Product tracing company Dotz Nano (ASX:DTZ) has jumped out of a six-day trading halt with the announcement of a new $US13m (~$18m) contract this morning.

The new deal is with Breathe Medical Manufacturing, a Canada-based manufacturer of personal protective equipment (PPE).

The company said it would provide its ‘Secured by Dotz’ product authentication solution in connection with the production of face masks.

Shares in DTZ rose by more than 30 per cent to 26.5c in morning trade, up from 4.5c at the start of May.

Dotz Nano (ASX:DTZ) share price chart

 

Deal momentum

Dotz’ tracing solution utilises a two-factor authenticator, combining “ValiDotz security taggants with geo-specified and encrypted QR codes”, the company said.

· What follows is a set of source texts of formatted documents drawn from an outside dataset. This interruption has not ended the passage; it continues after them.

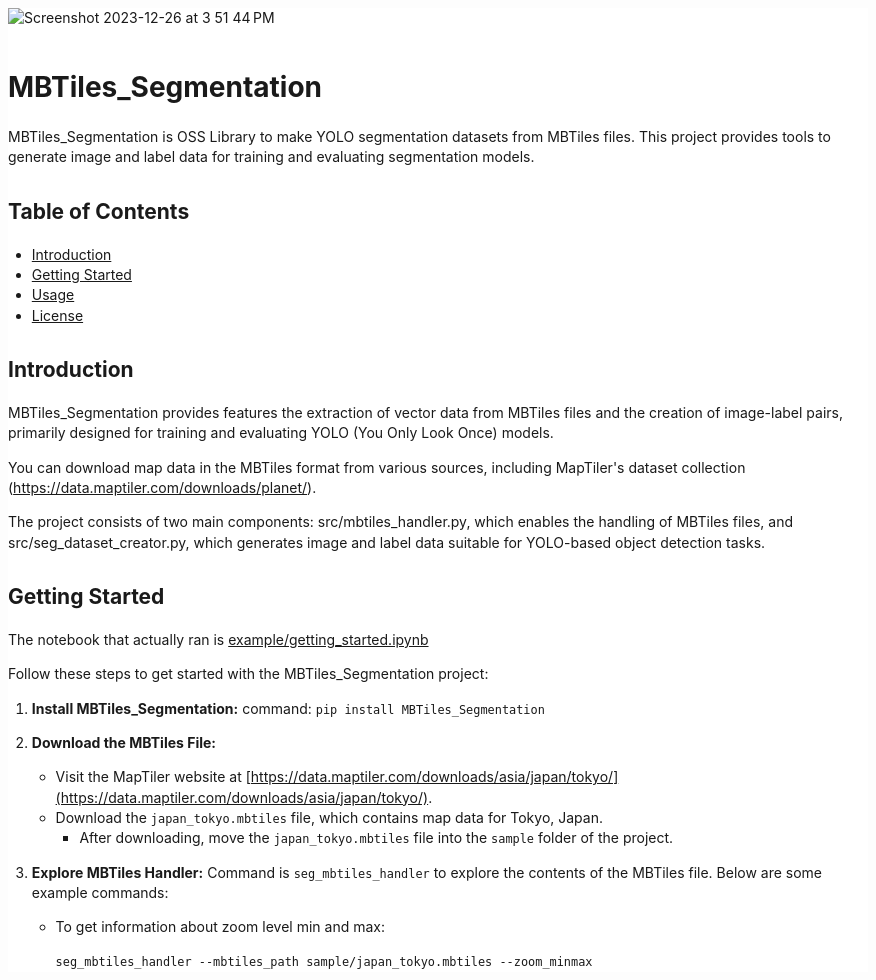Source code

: <img width="800" alt="Screenshot 2023-12-26 at 3 51 44 PM" src="https://github.com/masaishi/MBTiles_Segmentation/assets/1396267/d56dd189-2ab5-4abe-aa55-f59726a610e1">

# MBTiles_Segmentation

MBTiles_Segmentation is OSS Library to make YOLO segmentation datasets from MBTiles files. This project provides tools to generate image and label data for training and evaluating segmentation models.

## Table of Contents

- [Introduction](#introduction)
- [Getting Started](#getting-started)
- [Usage](#usage)
- [License](#license)

## Introduction

MBTiles_Segmentation provides features the extraction of vector data from MBTiles files and the creation of image-label pairs, primarily designed for training and evaluating YOLO (You Only Look Once) models.

You can download map data in the MBTiles format from various sources, including MapTiler's dataset collection (https://data.maptiler.com/downloads/planet/).

The project consists of two main components: src/mbtiles_handler.py, which enables the handling of MBTiles files, and src/seg_dataset_creator.py, which generates image and label data suitable for YOLO-based object detection tasks.

## Getting Started

The notebook that actually ran is [example/getting_started.ipynb](example/getting_started.ipynb)

Follow these steps to get started with the MBTiles_Segmentation project:

1. **Install MBTiles_Segmentation:**
	 command:
		 ```
		 pip install MBTiles_Segmentation
		 ```

2. **Download the MBTiles File:**
   - Visit the MapTiler website at [https://data.maptiler.com/downloads/asia/japan/tokyo/](https://data.maptiler.com/downloads/asia/japan/tokyo/).
   - Download the `japan_tokyo.mbtiles` file, which contains map data for Tokyo, Japan.
	 - After downloading, move the `japan_tokyo.mbtiles` file into the `sample` folder of the project.

3. **Explore MBTiles Handler:**
   Command is `seg_mbtiles_handler` to explore the contents of the MBTiles file. Below are some example commands:

	- To get information about zoom level min and max:
		```
		seg_mbtiles_handler --mbtiles_path sample/japan_tokyo.mbtiles --zoom_minmax
		```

The agreement with Breathe Medical marks the fourth such deal for Dotz in recent months, as the company finds momentum in a growth-sector linked directly to the fallout from COVID-19.

Other clients include UEG in Hong Kong, V2Tech in Australia, and TT Medical Group “across eight countries in Europe, Africa and the Middle East”, Dotz said.

As a measure of the broader demand for face masks in the wake of the pandemic, Breathe Medical was only established as a business in March this year.

“Our agreement will ensure that frontline and other essential workers in Canada and the USA will be able to authenticate the quality of their masks on-site and in real-time, as well as the general public,” Dotz CEO Uzi Breier said.

The company flagged some risks associated with such a newly created business, but said Breathe Medical’s letters of credit — along with previous sales to the Canadian government — reassured it that the new client “is able to comply with its minimum order and payment obligations under the agreement”.

The agreement sets out a minimum order amount of $US13m over the provisional three-year term of the deal.

A $US1m purchase order is scheduled for delivery in the September quarter, with the contract stipulating minimum quarterly purchase orders of $1.25m for the remainder of the three-year term.

But to maintain exclusivity, Breathe must make quarterly purchase orders of $US2.5m, which if fulfilled would bring the total contract value to $US24.6m.

If Breathe doesn’t meet an annual exclusivity quota then it must place a shortfall order. If not, Dotz can remove the exclusivity clause or terminate the agreemeent.

The Canadian manufacturer “has also agreed to provide Dotz with a letter of credit from an agreed bank to guarantee its minimum order each quarter”, Dotz said.

Breathe Medical CFO Robert Balazs said with the health risks posed by the pandemic, country-of-origin manufacturing was now “increasingly important” in the eyes of American consumers.

“This agreement coincides with our increased manufacturing capability to 90 million units a month, and introduction of new product lines for use in hospitals, dental offices and other manufacturing facilities,” Balazs said.